§ Aim of the exercise:
Count the lines in the rows below that contain the string "Любашівка", treating uppercase and lowercase as distinct. Reply with the number alone.

○ ○ ○ ○ ○ ○ ○

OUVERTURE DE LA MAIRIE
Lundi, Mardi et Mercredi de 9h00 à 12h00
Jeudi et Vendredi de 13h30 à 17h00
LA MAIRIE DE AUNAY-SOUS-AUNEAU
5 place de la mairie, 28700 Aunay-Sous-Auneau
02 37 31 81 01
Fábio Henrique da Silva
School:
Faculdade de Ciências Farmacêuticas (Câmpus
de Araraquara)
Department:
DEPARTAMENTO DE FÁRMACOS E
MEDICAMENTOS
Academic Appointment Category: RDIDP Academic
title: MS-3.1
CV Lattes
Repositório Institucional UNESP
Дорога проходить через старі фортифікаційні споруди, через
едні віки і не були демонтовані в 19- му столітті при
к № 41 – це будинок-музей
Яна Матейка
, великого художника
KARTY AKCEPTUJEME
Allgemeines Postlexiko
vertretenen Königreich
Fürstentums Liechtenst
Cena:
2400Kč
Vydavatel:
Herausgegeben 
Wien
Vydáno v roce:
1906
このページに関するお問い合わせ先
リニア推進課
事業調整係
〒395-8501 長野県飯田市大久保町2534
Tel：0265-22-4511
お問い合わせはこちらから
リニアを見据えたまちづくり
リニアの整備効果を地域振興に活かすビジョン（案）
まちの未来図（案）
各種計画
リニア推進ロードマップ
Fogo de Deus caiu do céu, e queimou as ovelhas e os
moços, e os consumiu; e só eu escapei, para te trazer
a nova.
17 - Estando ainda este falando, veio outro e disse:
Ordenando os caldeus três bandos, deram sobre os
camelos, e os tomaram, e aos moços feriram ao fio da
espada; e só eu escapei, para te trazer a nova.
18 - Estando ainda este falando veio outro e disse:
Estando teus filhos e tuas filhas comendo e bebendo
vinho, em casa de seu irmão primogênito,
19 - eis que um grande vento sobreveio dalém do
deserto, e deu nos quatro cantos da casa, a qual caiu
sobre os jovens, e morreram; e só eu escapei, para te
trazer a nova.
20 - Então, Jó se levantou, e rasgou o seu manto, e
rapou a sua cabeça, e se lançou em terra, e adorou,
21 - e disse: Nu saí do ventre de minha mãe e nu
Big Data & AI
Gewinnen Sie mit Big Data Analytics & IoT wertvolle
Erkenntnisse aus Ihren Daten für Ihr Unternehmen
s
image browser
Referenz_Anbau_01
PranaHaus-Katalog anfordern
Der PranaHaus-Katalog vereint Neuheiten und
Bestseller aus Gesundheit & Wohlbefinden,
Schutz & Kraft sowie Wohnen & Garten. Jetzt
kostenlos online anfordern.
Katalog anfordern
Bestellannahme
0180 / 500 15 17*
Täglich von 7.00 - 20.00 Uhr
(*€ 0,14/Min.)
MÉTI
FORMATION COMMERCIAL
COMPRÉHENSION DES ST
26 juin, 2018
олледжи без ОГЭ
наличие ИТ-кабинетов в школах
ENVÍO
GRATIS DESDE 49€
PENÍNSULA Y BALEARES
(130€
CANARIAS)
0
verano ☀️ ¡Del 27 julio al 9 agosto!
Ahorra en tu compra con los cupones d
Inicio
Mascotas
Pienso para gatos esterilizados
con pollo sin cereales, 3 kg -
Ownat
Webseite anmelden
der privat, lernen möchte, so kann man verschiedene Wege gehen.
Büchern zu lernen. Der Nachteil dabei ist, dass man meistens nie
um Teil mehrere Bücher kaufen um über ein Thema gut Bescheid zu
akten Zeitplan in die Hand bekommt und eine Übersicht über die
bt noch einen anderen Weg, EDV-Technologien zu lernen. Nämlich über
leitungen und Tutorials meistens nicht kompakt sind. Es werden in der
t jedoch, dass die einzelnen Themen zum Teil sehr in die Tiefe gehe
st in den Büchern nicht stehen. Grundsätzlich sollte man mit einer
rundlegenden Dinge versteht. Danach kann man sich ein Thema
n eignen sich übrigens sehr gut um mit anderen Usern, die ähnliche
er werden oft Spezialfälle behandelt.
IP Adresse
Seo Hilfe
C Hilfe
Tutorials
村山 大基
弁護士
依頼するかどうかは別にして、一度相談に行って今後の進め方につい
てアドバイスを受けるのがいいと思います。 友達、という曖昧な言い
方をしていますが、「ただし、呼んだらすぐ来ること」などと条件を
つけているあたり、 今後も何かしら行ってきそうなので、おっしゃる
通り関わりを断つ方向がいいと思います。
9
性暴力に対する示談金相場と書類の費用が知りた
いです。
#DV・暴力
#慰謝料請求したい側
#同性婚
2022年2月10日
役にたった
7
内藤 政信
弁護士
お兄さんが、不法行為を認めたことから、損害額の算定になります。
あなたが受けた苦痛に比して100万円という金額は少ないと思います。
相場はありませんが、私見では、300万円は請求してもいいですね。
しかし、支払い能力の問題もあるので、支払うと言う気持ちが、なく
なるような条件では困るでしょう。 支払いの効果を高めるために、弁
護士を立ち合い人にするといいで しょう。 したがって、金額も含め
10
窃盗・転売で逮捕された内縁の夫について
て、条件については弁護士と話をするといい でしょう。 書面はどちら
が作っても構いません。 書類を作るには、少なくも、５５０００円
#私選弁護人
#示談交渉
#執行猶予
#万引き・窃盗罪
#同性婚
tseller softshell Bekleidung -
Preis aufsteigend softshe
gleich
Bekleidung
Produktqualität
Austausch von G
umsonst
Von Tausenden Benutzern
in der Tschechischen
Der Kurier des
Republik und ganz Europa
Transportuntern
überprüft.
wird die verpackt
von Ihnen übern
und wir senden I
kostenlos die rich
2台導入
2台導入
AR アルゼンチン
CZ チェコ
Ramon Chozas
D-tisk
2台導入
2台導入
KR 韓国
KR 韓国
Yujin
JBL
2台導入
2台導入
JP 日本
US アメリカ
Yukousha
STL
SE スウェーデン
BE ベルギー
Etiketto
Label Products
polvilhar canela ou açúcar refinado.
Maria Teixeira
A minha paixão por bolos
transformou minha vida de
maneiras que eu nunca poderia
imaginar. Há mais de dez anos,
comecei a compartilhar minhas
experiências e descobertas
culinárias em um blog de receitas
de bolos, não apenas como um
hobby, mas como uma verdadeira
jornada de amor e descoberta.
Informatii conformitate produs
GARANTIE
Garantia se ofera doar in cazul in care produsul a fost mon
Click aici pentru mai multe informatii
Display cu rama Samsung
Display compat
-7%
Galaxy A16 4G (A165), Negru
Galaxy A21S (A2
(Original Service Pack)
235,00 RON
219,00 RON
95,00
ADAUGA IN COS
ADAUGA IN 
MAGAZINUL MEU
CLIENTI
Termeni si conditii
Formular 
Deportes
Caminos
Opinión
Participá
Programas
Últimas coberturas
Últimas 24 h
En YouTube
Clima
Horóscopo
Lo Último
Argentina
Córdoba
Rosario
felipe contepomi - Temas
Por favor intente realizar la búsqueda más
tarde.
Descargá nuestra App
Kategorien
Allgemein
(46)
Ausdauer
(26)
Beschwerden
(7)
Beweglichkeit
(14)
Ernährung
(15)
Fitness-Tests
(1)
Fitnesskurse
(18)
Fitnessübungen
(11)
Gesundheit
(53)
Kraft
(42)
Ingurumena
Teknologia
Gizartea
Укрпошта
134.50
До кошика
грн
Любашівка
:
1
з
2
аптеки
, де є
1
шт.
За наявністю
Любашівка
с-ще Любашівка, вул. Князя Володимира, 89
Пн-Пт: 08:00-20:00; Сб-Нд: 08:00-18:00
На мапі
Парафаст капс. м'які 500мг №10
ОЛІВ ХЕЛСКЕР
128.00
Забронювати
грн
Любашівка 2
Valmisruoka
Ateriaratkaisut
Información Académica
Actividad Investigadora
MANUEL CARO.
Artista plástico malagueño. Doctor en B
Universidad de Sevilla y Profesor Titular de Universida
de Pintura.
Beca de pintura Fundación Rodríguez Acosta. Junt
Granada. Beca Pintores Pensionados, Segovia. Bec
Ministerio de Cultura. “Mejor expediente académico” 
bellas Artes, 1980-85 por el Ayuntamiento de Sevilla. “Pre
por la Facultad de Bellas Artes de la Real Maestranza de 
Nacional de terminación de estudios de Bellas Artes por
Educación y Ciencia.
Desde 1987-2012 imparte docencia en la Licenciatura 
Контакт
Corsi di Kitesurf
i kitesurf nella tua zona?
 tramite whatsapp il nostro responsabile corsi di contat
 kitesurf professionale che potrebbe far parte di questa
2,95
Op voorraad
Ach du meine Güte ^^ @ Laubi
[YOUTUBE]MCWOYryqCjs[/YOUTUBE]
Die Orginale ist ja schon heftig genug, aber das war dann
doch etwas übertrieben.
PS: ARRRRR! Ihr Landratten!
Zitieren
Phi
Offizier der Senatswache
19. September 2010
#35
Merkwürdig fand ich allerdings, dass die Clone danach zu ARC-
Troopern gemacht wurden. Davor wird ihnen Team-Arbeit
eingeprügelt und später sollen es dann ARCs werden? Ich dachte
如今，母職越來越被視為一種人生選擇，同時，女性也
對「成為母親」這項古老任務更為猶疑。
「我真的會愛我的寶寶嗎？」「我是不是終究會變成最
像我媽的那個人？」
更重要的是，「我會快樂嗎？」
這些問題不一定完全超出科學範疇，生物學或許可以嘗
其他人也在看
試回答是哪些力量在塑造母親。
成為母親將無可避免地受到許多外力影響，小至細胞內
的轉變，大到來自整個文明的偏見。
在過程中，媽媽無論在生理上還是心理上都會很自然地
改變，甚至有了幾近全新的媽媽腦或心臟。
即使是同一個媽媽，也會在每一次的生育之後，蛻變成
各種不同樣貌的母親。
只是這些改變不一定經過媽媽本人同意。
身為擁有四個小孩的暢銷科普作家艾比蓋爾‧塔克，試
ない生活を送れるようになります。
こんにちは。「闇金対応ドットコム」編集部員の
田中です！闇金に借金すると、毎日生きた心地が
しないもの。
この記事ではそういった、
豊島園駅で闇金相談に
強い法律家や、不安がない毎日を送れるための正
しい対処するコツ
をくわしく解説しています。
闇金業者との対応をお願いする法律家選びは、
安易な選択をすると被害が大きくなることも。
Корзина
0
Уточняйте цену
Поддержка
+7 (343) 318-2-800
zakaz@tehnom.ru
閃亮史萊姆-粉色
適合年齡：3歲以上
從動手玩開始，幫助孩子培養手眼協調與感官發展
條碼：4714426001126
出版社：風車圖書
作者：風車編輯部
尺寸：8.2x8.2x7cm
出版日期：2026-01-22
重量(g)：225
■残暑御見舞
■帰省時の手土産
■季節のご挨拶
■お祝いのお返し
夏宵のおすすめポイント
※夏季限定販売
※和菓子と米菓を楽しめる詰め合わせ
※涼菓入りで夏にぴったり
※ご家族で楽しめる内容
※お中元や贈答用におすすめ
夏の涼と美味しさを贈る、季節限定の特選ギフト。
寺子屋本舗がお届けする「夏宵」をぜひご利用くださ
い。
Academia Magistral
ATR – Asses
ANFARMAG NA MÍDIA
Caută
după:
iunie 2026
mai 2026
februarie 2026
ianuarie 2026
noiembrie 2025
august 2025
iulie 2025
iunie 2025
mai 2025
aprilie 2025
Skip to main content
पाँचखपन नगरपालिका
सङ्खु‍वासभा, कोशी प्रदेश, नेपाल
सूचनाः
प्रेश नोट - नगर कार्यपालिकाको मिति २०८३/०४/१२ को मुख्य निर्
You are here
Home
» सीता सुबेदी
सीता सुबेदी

○ ○ ○ ○ ○ ○ ○

§ Result below:
4